__Exercise description__:
Which lines of the entries below run from the one holding "analysis of unremarkable" to the one holding "cancer stained with", inclusive? Set down exactly those lines and no others.

======== Data for this task

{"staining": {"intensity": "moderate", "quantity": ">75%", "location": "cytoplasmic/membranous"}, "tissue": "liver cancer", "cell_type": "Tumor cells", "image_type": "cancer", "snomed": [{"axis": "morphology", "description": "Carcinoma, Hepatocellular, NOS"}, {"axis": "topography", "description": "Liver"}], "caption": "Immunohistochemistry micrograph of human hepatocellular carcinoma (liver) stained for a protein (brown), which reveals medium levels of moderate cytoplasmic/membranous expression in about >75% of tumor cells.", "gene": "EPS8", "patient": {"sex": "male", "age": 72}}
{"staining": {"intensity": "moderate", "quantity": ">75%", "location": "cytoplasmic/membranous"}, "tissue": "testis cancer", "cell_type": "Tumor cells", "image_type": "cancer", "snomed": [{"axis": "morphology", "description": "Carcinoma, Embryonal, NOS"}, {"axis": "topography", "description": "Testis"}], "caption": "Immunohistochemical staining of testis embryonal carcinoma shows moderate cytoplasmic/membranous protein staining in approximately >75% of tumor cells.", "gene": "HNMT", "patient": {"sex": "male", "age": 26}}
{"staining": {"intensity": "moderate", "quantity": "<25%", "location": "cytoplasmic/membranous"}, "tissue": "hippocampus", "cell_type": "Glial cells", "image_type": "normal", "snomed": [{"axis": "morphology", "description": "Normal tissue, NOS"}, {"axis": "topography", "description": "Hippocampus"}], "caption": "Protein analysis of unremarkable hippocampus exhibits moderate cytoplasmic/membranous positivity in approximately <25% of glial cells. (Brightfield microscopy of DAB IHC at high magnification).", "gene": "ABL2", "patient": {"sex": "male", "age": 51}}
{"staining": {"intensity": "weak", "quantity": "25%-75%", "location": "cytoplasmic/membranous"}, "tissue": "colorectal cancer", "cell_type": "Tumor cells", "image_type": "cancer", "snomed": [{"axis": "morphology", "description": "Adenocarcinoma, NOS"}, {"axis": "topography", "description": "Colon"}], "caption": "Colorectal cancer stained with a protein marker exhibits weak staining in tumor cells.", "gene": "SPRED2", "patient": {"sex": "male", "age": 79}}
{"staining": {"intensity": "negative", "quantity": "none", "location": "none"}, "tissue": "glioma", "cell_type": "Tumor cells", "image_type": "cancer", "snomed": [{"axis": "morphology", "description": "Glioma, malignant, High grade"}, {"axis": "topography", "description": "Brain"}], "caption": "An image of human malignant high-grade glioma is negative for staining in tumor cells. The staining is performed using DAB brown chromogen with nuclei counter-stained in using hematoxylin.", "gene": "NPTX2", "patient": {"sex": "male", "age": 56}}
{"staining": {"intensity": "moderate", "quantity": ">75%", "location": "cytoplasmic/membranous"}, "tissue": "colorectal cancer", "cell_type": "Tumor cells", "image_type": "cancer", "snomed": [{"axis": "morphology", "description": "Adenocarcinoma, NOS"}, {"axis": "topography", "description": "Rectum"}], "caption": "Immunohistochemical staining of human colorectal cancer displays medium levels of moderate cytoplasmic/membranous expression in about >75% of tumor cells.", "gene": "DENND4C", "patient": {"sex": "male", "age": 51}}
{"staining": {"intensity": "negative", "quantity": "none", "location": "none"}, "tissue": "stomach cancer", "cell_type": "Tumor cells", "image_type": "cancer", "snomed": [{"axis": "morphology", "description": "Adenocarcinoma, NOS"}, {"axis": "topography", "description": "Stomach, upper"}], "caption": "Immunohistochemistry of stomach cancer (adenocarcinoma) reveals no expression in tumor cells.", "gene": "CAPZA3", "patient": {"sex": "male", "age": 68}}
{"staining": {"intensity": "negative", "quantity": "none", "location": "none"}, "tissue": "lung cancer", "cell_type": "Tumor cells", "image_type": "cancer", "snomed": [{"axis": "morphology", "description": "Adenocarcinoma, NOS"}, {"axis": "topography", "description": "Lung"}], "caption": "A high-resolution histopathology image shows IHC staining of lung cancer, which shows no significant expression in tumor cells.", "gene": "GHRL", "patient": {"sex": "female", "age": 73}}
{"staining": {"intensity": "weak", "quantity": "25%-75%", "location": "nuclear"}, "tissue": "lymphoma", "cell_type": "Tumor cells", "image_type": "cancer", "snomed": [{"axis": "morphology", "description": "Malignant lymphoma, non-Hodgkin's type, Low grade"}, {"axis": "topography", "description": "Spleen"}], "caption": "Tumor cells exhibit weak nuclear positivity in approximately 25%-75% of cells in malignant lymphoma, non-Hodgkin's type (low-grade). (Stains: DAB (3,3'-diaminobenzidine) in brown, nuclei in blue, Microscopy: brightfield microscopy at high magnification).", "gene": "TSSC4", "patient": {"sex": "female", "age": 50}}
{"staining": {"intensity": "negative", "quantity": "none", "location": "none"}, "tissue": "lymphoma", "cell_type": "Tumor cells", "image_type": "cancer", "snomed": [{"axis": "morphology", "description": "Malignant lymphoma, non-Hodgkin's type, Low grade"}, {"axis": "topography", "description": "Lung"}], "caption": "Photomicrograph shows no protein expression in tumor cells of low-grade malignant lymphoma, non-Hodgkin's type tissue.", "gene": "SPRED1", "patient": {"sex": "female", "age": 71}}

================

__Finished task__:
{"staining": {"intensity": "moderate", "quantity": "<25%", "location": "cytoplasmic/membranous"}, "tissue": "hippocampus", "cell_type": "Glial cells", "image_type": "normal", "snomed": [{"axis": "morphology", "description": "Normal tissue, NOS"}, {"axis": "topography", "description": "Hippocampus"}], "caption": "Protein analysis of unremarkable hippocampus exhibits moderate cytoplasmic/membranous positivity in approximately <25% of glial cells. (Brightfield microscopy of DAB IHC at high magnification).", "gene": "ABL2", "patient": {"sex": "male", "age": 51}}
{"staining": {"intensity": "weak", "quantity": "25%-75%", "location": "cytoplasmic/membranous"}, "tissue": "colorectal cancer", "cell_type": "Tumor cells", "image_type": "cancer", "snomed": [{"axis": "morphology", "description": "Adenocarcinoma, NOS"}, {"axis": "topography", "description": "Colon"}], "caption": "Colorectal cancer stained with a protein marker exhibits weak staining in tumor cells.", "gene": "SPRED2", "patient": {"sex": "male", "age": 79}}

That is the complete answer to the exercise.